(Assignment)
Convert the text read from all of the records below into one JSON list of strings, with each line as its own string and blank lines omitted. Leave the pictures out of the answer.

(Data excerpts)
--- START ---
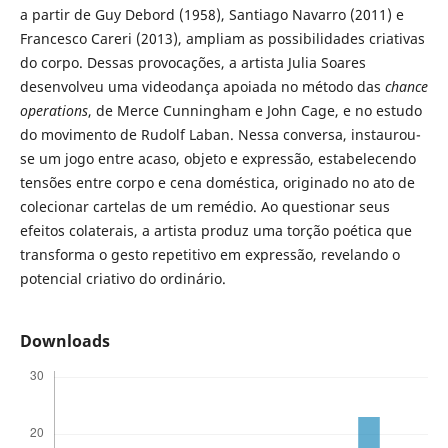
a partir de Guy Debord (1958), Santiago Navarro (2011) e
Francesco Careri (2013), ampliam as possibilidades criativas
do corpo. Dessas provocações, a artista Julia Soares
desenvolveu uma videodança apoiada no método das
chance
operations
, de Merce Cunningham e John Cage, e no estudo
do movimento de Rudolf Laban. Nessa conversa, instaurou-
se um jogo entre acaso, objeto e expressão, estabelecendo
tensões entre corpo e cena doméstica, originado no ato de
colecionar cartelas de um remédio. Ao questionar seus
efeitos colaterais, a artista produz uma torção poética que
transforma o gesto repetitivo em expressão, revelando o
potencial criativo do ordinário.
Downloads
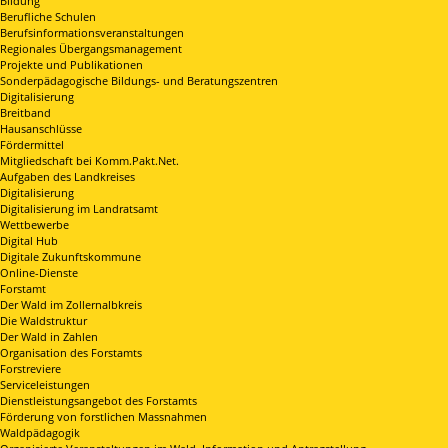
Bildung
Berufliche Schulen
Berufsinformationsveranstaltungen
Regionales Übergangsmanagement
Projekte und Publikationen
Sonderpädagogische Bildungs- und Beratungszentren
Digitalisierung
Breitband
Hausanschlüsse
Fördermittel
Mitgliedschaft bei Komm.Pakt.Net.
Aufgaben des Landkreises
Digitalisierung
Digitalisierung im Landratsamt
Wettbewerbe
Digital Hub
Digitale Zukunftskommune
Online-Dienste
Forstamt
Der Wald im Zollernalbkreis
Die Waldstruktur
Der Wald in Zahlen
Organisation des Forstamts
Forstreviere
Serviceleistungen
Dienstleistungsangebot des Forstamts
Förderung von forstlichen Massnahmen
Waldpädagogik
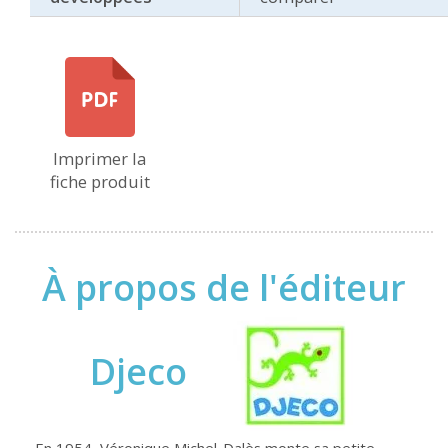
Imprimer la
fiche produit
À propos de l'éditeur
Djeco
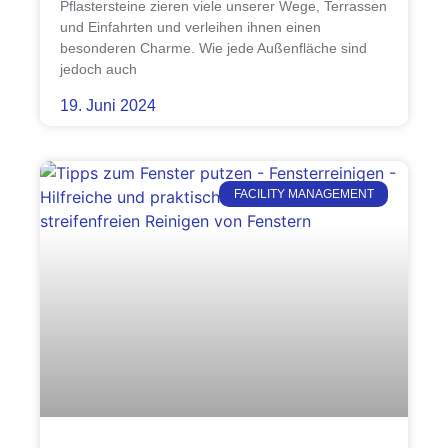
Pflastersteine zieren viele unserer Wege, Terrassen
und Einfahrten und verleihen ihnen einen
besonderen Charme. Wie jede Außenfläche sind
jedoch auch
19. Juni 2024
FACILITY MANAGEMENT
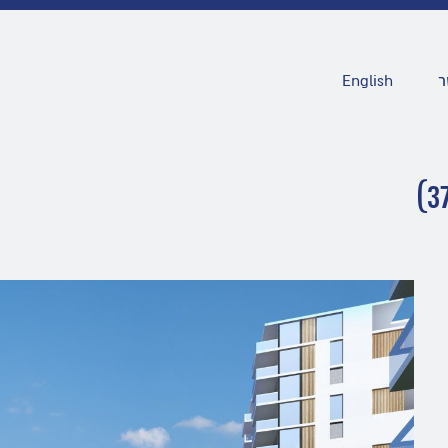
ר
English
--- END ---
(Answer space)
[
  "a partir de Guy Debord (1958), Santiago Navarro (2011) e",
  "Francesco Careri (2013), ampliam as possibilidades criativas",
  "do corpo. Dessas provocações, a artista Julia Soares",
  "desenvolveu uma videodança apoiada no método das",
  "chance",
  "operations",
  ", de Merce Cunningham e John Cage, e no estudo",
  "do movimento de Rudolf Laban. Nessa conversa, instaurou-",
  "se um jogo entre acaso, objeto e expressão, estabelecendo",
  "tensões entre corpo e cena doméstica, originado no ato de",
  "colecionar cartelas de um remédio. Ao questionar seus",
  "efeitos colaterais, a artista produz uma torção poética que",
  "transforma o gesto repetitivo em expressão, revelando o",
  "potencial criativo do ordinário.",
  "Downloads",
  "Bildung",
  "Berufliche Schulen",
  "Berufsinformationsveranstaltungen",
  "Regionales Übergangsmanagement",
  "Projekte und Publikationen",
  "Sonderpädagogische Bildungs- und Beratungszentren",
  "Digitalisierung",
  "Breitband",
  "Hausanschlüsse",
  "Fördermittel",
  "Mitgliedschaft bei Komm.Pakt.Net.",
  "Aufgaben des Landkreises",
  "Digitalisierung",
  "Digitalisierung im Landratsamt",
  "Wettbewerbe",
  "Digital Hub",
  "Digitale Zukunftskommune",
  "Online-Dienste",
  "Forstamt",
  "Der Wald im Zollernalbkreis",
  "Die Waldstruktur",
  "Der Wald in Zahlen",
  "Organisation des Forstamts",
  "Forstreviere",
  "Serviceleistungen",
  "Dienstleistungsangebot des Forstamts",
  "Förderung von forstlichen Massnahmen",
  "Waldpädagogik",
  "Imprimer la",
  "fiche produit",
  "À propos de l'éditeur",
  "Djeco",
  "Pflastersteine zieren viele unserer Wege, Terrassen",
  "und Einfahrten und verleihen ihnen einen",
  "besonderen Charme. Wie jede Außenfläche sind",
  "jedoch auch",
  "19. Juni 2024",
  "FACILITY MANAGEMENT",
  "ר",
  "English"
]